An animated version of a trainer for San Antonio (Texas) Independent School District explains the rules for safely riding the school bus to students.
DES MOINES, Iowa — Student detection systems are now permitted on school buses within the state following completion of a pilot program that several districts participated in.
As SBF reported last year, the pilot program to test two student detection systems was prompted by a 2011 danger zone accident in which Justin Bradfield was killed. The Smile BIG Foundation was created after Bradfield’s death, and one of the foundation’s goals was to have yellow buses in the state equipped with sensors to detect students in blind spots.
The systems tested were the Student Detection System from Rostra Precision Controls Inc. and SafeZone from National Patent Analytical Systems Inc. The Iowa Department of Education’s Office of School Transportation oversaw the pilot program.
In an announcement released on Wednesday detailing the outcome of the pilot program, Max Christensen, executive officer, school transportation, Iowa Department of Education, said that while there are subtle differences between the two tested systems, both systems work similarly and both offer alarms/lights to notify the driver that a child may be in danger. As to differences, the SafeZone uses Doppler radar in the sensing units, while the Rostra system uses another form of sensing. Also, the SafeZone system has about half the number of sensors as the Rostra system.
Upon evaluating the participating school districts' experiences with installing and maintaining both systems and how they actually worked, the announcement states that "while some potential concerns involving installation, customer service, sensor sensitivity/adjustment, cost and maintenance were found, the systems generally performed as designed.

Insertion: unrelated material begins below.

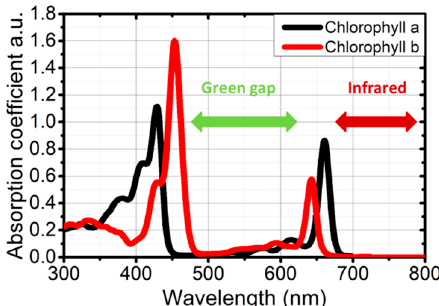
Figure 8. Absorption coefficient of chlorophyll a and b with the green gap and the infrared gap, modified from [49].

Proper and professional installation and sensor settings seem to be the key to making the systems successful."
Christensen told SBF that the Department of Education's Maintenance & Inspection Advisory Council has determined that these types of systems should be allowed as an option on school buses in Iowa, but they're not required.
“We’ve also decided to not adopt really strict technological criteria for the systems, but just allow the use of sensor-driven and/or video-based student detection systems,” Christensen said, “thus not locking ourselves into a very strict technology base that would require additional piloting and testing should other types of newer, and possibly better, technology become available.”
Christensen said this could also open the field to new ideas in developing more advanced and better designs for both sensors and camera technology.
Under this new development, Rostra's Student Detection System, SafeZone or any other sensor- or video-based student detection technology can be used, and Christensen said there is no specific requirement for the number of cameras or sensors on the system used.
Wednesday's announcement also addressed the potential benefit of student detection systems to schools and school districts, noting that such a system would give "extra eyes" all around the outside of the school bus to assist the school bus driver in watching for students walking or standing too close to the danger zone, which could help to save lives.